The privileged status of the five — World War II victors that played a pivotal role in establishing the U.N. — remains a salient feature of the world peacekeeping body, despite the tectonic changes that have occurred over the past half a century and more. It is only natural, therefore, that efforts at U.N. reform should gain momentum. The focal point of reform is to expand the membership of the Security Council, including both permanent and nonpermanent members.

Japan expressed its desire to become a permanent member for the first time in a 1994 U.N. speech by then Foreign Minister Yohei Kono. The current foreign minister, Ms. Yoriko Kawaguchi, also said in her address to last year’s General Assembly session that Japan was “willing to fulfill its responsibilities more positively as a permanent member of the Security Council.”

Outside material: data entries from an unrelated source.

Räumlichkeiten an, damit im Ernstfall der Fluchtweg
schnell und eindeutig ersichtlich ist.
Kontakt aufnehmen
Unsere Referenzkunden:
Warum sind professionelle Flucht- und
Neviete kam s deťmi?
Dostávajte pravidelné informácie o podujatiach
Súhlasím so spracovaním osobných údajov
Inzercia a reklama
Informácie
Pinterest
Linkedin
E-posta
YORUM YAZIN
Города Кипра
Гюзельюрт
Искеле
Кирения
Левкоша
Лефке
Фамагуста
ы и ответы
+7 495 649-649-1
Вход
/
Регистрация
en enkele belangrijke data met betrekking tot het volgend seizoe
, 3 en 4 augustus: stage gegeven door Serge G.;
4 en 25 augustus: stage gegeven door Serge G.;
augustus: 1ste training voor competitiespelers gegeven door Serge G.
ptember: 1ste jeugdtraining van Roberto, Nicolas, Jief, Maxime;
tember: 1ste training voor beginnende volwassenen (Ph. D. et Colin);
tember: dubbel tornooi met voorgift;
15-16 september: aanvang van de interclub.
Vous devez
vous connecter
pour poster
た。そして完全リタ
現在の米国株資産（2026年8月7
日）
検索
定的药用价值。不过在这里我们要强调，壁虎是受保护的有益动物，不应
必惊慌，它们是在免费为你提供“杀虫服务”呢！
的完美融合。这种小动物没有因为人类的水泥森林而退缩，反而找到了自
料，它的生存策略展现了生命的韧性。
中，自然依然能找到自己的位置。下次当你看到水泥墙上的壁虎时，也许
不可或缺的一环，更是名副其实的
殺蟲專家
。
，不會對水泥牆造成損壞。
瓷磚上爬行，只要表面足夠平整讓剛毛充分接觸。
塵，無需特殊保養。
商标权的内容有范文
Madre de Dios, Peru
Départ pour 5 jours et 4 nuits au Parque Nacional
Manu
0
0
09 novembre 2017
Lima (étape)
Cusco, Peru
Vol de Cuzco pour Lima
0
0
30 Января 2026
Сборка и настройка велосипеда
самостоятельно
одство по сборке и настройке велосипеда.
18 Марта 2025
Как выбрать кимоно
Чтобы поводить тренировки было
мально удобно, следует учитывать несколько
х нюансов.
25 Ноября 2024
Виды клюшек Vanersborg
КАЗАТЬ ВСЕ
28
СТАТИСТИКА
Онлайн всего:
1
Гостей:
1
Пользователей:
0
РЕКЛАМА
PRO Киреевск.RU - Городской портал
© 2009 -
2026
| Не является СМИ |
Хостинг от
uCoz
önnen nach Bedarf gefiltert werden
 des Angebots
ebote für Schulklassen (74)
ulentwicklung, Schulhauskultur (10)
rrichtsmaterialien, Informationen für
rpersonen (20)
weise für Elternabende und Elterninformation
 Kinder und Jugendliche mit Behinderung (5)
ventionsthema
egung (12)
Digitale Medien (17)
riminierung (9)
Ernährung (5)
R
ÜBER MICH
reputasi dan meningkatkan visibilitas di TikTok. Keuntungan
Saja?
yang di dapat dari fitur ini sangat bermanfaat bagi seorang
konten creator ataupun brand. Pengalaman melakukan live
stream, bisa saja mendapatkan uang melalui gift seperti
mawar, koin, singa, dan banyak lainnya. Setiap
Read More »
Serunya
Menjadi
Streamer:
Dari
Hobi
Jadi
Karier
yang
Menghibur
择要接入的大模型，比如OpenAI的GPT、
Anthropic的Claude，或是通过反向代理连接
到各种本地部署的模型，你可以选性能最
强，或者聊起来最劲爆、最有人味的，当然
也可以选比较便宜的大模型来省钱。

Mr. Koizumi himself has been somewhat cautious about Japan’s joining the ranks of permanent members. He once headed a group of like-minded legislators. He also reacted cautiously to U.N. Secretary General Kofi Annan’s call for reform during his visit here in February. “All five permanent members have nuclear weapons, and they don’t rule out the use of force as a means of settling international disputes,” Mr. Koizumi said. “Japan is different. We should not create a misunderstanding that Japan can do the same thing (using force ) as the five nations.”

The comment hits the nail right on the head. Yet Mr. Koizumi’s more recent remarks suggest that he may be backing off from it. Does he think that the “misunderstanding” has disappeared? He now says Japan “should have a greater say in the international community.” But this kind of generality cannot convince a public that feels increasingly uneasy about the expanding overseas activities of Japan’s Self-Defense Forces.

In principle, there is nothing objectionable about the government’s explanation: Japan’s bid for permanent membership is based on its pacifist Constitution and on its contributions to international peace and stability. Translation: Japan is willing to play an even more active role in the U.N. while living up to the constitutional clause that says the nation will not use force as a means of settling international disputes.

In practice, though, SDF deployments since the 1991 Persian Gulf War, beginning with the dispatch of mine-sweeping vessels to the region, have raised constitutional issues. In particular, the inclusion of noncombat SDF troops in the U.S.-led multinational force in Iraq has deepened public doubts. In fact, many suspect that the government may be trying to boost the national profile in the U.N. in the name of “international contributions.”

Recently a senior U.S. Department of State official reportedly said what the government has consistently avoided saying: To gain a permanent seat on the Security Council, Japan should first rewrite war-renouncing Article 9 of the Constitution and approve the exercise of the right to collective self-defense. Now, an increasing number of Japanese are concerned that Japan as a permanent council member might well end up expanding its military role, thus further eroding the constitutional principle of peace and paving the way for a revision of Article 9.